Zeuli John D, Rivera Christina G, Smith Bradley L, Otto Ashley, Temesgen Zelalem
HIV Program, Division of Infectious Diseases, Mayo Clinic, Rochester, Minnesota, USA.
Department of Pharmacy, Mayo Clinic, Rochester, Minnesota, USA.
Drugs Today (Barc). 2022 Dec;58(12):555-576. doi: 10.1358/dot.2022.58.12.3448340.
Cabotegravir, a novel HIV integrase inhibitor, shares structural similarity with dolutegravir and bictegravir. Its oral half-life is 32 hours, but cabotegravir nanosuspension for intramuscular injection yields half-lives ranging from 25 to 54 days, enabling extended interval dosing. Drug interactions are minimal, although oral doses require spacing from polyvalent cations, and potent uridine glucuronosyltransferase induction (e.g., rifampin, carbamazepine) requires avoidance due to anticipated subtherapeutic cabotegravir exposure through extended intervals. Randomized clinical trials combined cabotegravir treatment with rilpivirine to demonstrate treatment efficacy in patients living with HIV who had attained virologic suppression, lacked known/suspected mutations to either component, and had not experienced prior HIV treatment failure. Together, oral cabotegravir and rilpivirine maintained viral suppression in the LATTE study while the combination, given intramuscularly, performed comparably to conventional oral therapy in LATTE-2. FLAIR and ATLAS, respectively, demonstrated HIV suppression maintenance for monthly injections in treatment-naive participants and treatment-experienced patients, with ATLAS-2M supporting the efficacy of injections given every 2 months. Investigations to date show an excellent safety profile. Injectable cabotegravir causes short-lived, mild injection site reactions (primarily administration site pain/soreness) that decrease in frequency over time, produce attributable discontinuation rates of at least 2%, and generate satisfaction scores that favor injectable therapy over oral therapy. Virologic failure with resistance development is rare, primarily occurs in the first year of therapy, and is associated with baseline proviral DNA mutations to coadministered rilpivirine. A key component of the first U.S. Food and Drug Administration (FDA)-approved injectable maintenance treatment program for HIV, injectable cabotegravir heralds a new era in HIV treatment innovation. Here we provide a detailed review of the clinical pharmacology, administration and available formulations of the novel HIV integrase inhibitor cabotegravir with in-depth analysis of the clinical trial data, safety, satisfaction and viral resistance development when combined with rilpivirine as the first long-acting injectable program for the treatment of HIV infection.

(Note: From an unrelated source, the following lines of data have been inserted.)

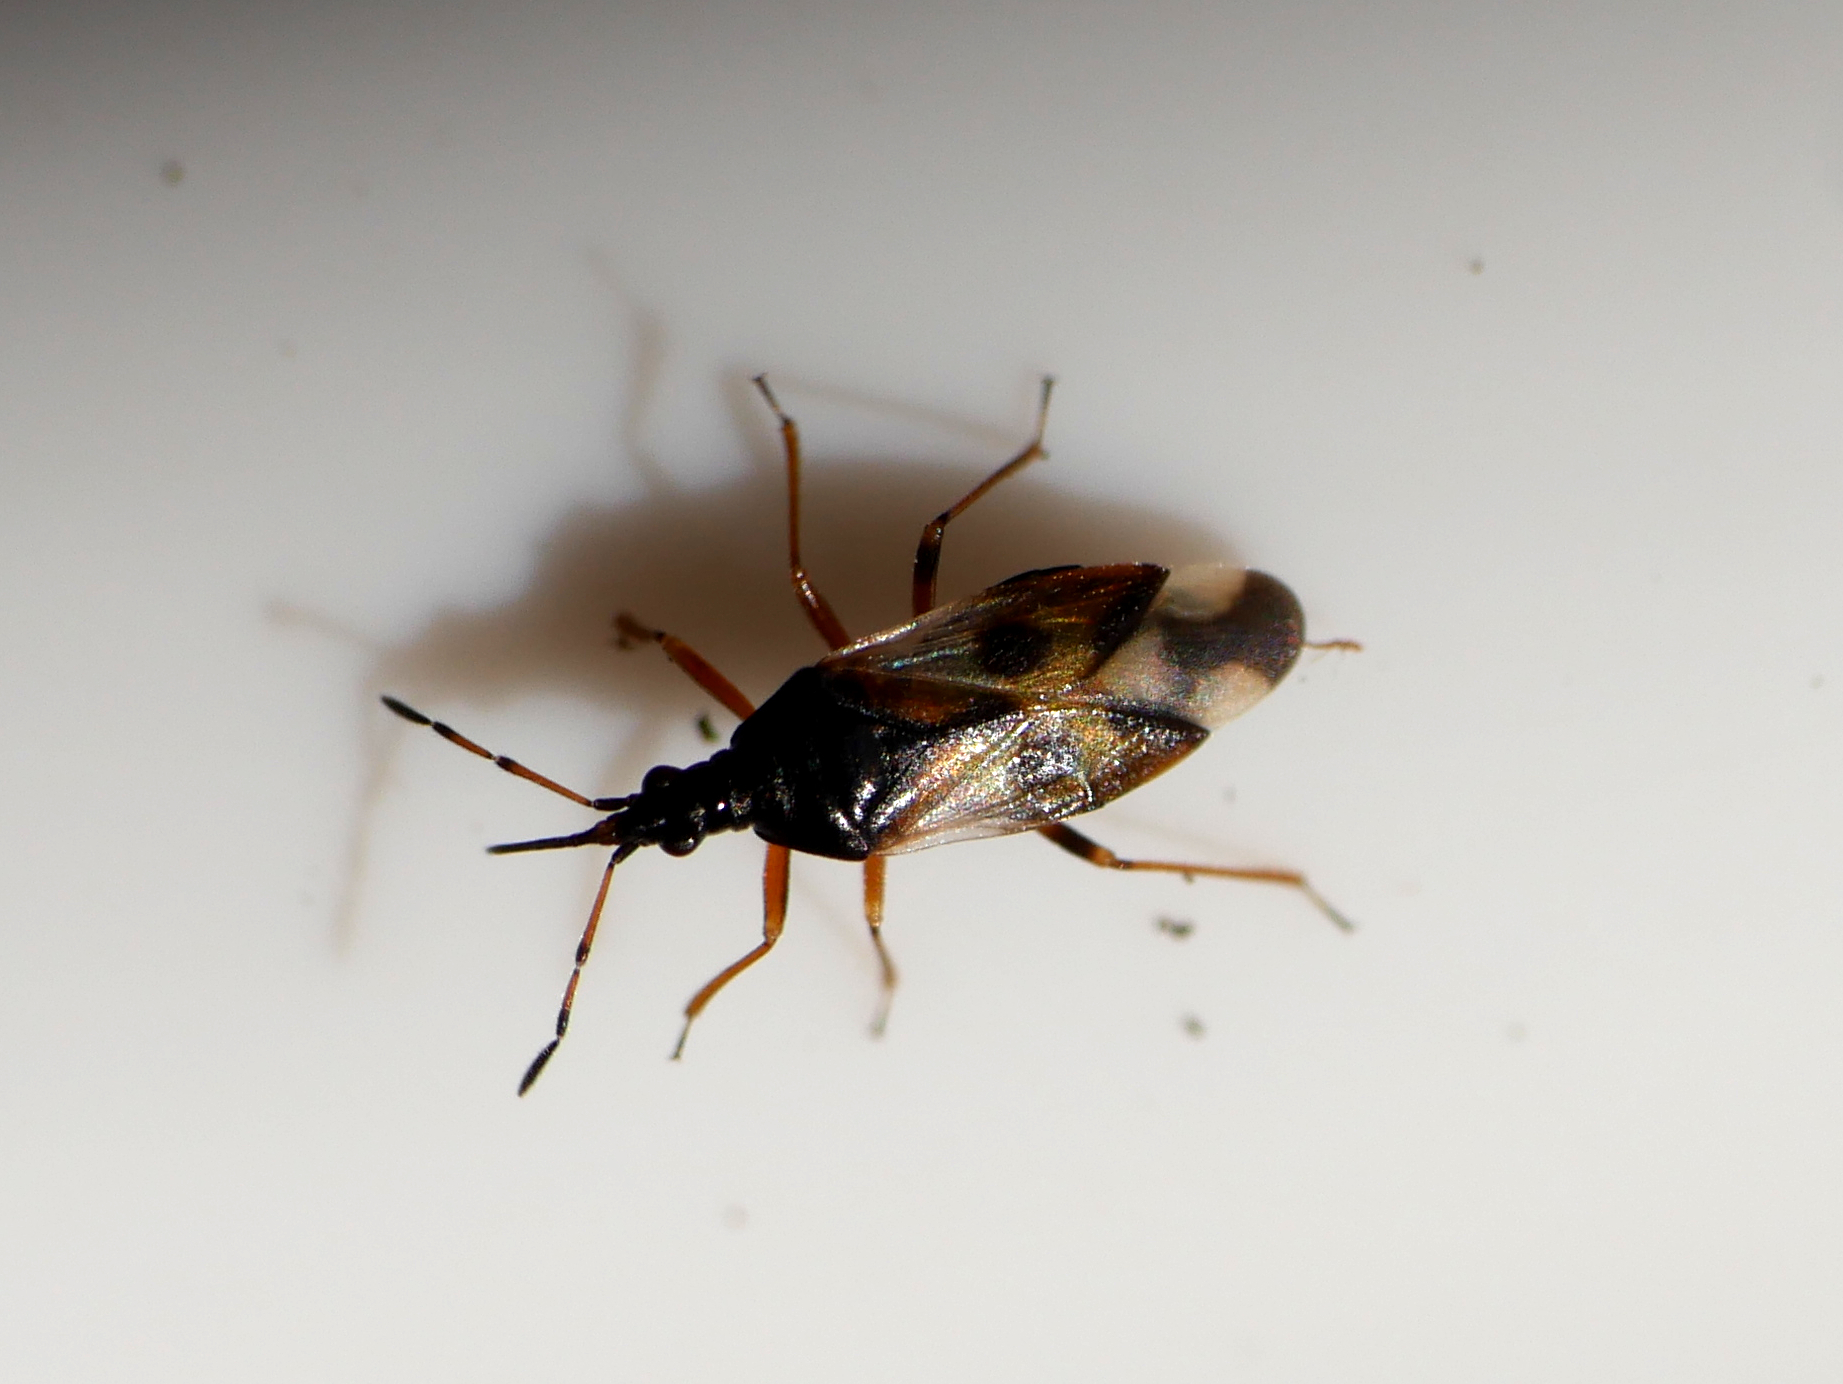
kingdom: Animalia
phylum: Arthropoda
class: Insecta
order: Hemiptera
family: Anthocoridae
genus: Anthocoris
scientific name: Anthocoris nemorum
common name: Minute pirate bug
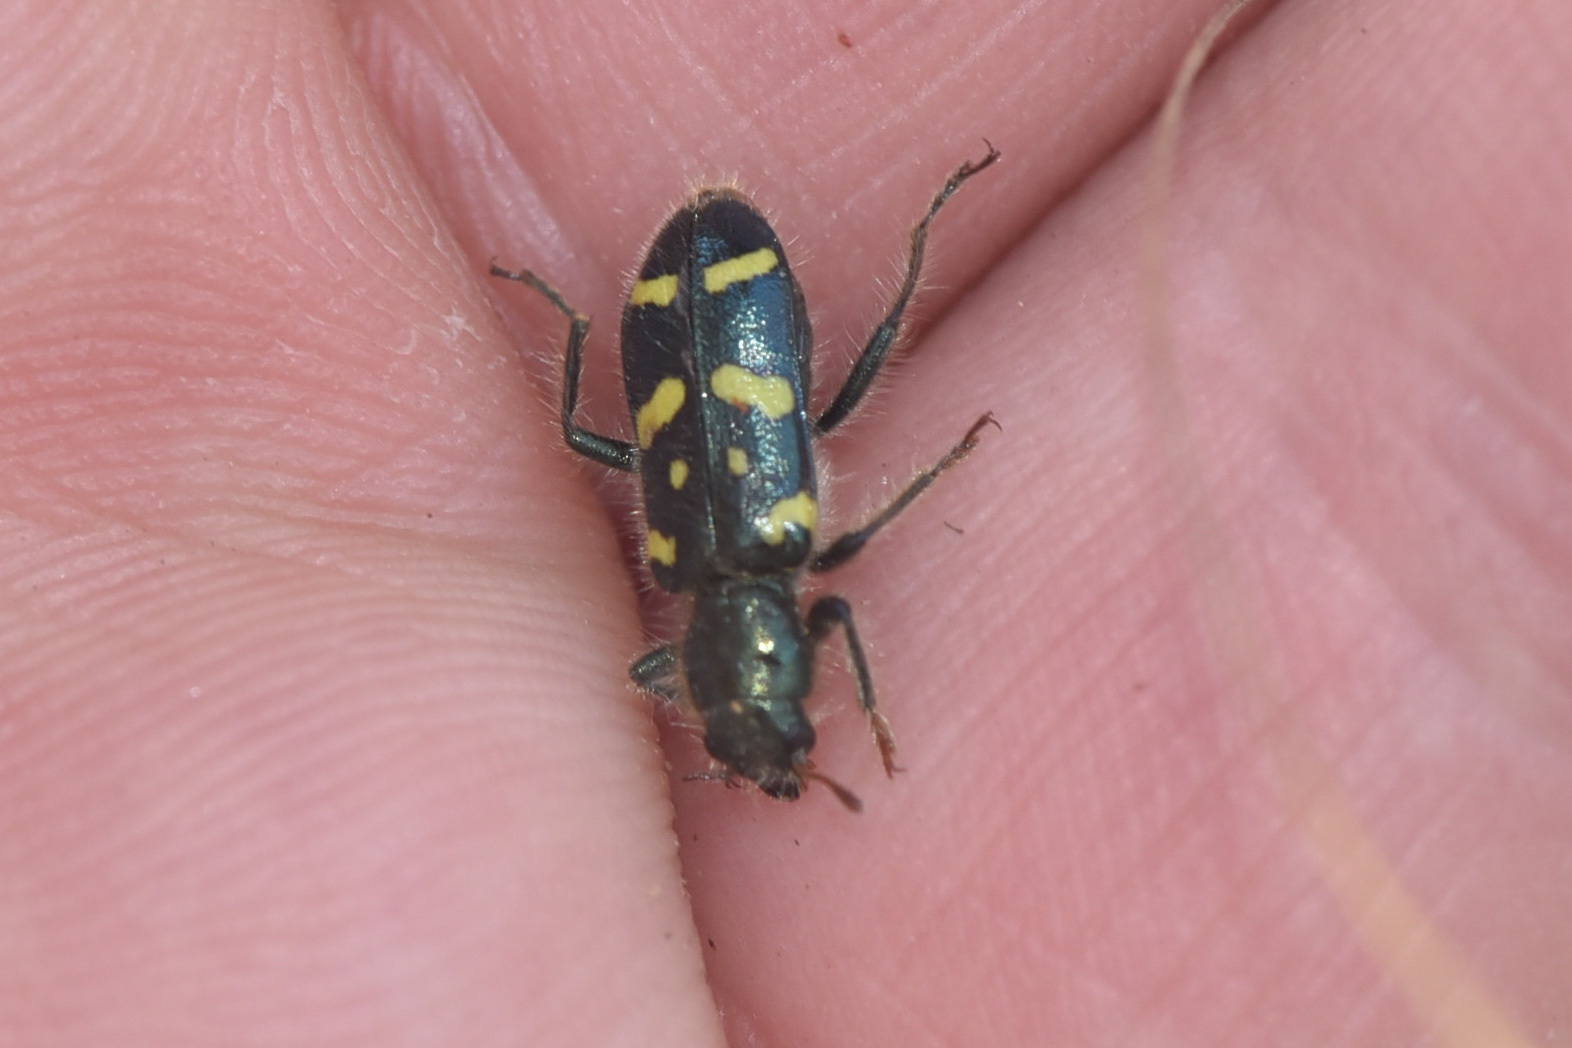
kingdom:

卡博特韦是一种新型的HIV整合酶抑制剂,与多替拉韦和比克替拉韦结构相似。其口服半衰期为32小时,但用于肌肉注射的卡博特韦纳米混悬液的半衰期为25至54天,可延长给药间隔。药物相互作用极小,不过口服剂量需与多价阳离子间隔服用,且由于预期通过延长间隔会导致卡博特韦暴露不足而达不到治疗效果,所以需要避免与强效尿苷葡萄糖醛酸转移酶诱导剂(如利福平、卡马西平)联用。随机临床试验将卡博特韦治疗与利匹韦林联合使用,以证明其对已实现病毒学抑制、对两种药物均无已知/疑似突变且既往未出现HIV治疗失败的HIV感染者的治疗效果。在LATTE研究中,口服卡博特韦和利匹韦林联合使用可维持病毒抑制,而在LATTE - 2研究中,肌肉注射这两种药物的联合疗法与传统口服疗法效果相当。FLAIR和ATLAS研究分别证明了每月注射一次对初治参与者和经治患者的HIV抑制维持效果,ATLAS - 2M研究则支持每两个月注射一次的疗效。迄今为止的研究表明其安全性良好。注射用卡博特韦会引起短暂、轻微的注射部位反应(主要是给药部位疼痛/酸痛),且随着时间推移频率会降低,导致停药率至少为2%,患者满意度评分显示注射疗法优于口服疗法。出现耐药性的病毒学失败情况罕见,主要发生在治疗的第一年,且与同时使用的利匹韦林的基线前病毒DNA突变有关。注射用卡博特韦是美国食品药品监督管理局(FDA)批准的首个用于HIV的注射用维持治疗方案的关键组成部分,开创了HIV治疗创新的新时代。在此,我们详细综述新型HIV整合酶抑制剂卡博特韦的临床药理学、给药方法和可用剂型,并深入分析其与利匹韦林联合作为首个长效注射用HIV感染治疗方案时的临床试验数据、安全性、满意度和病毒耐药性发展情况。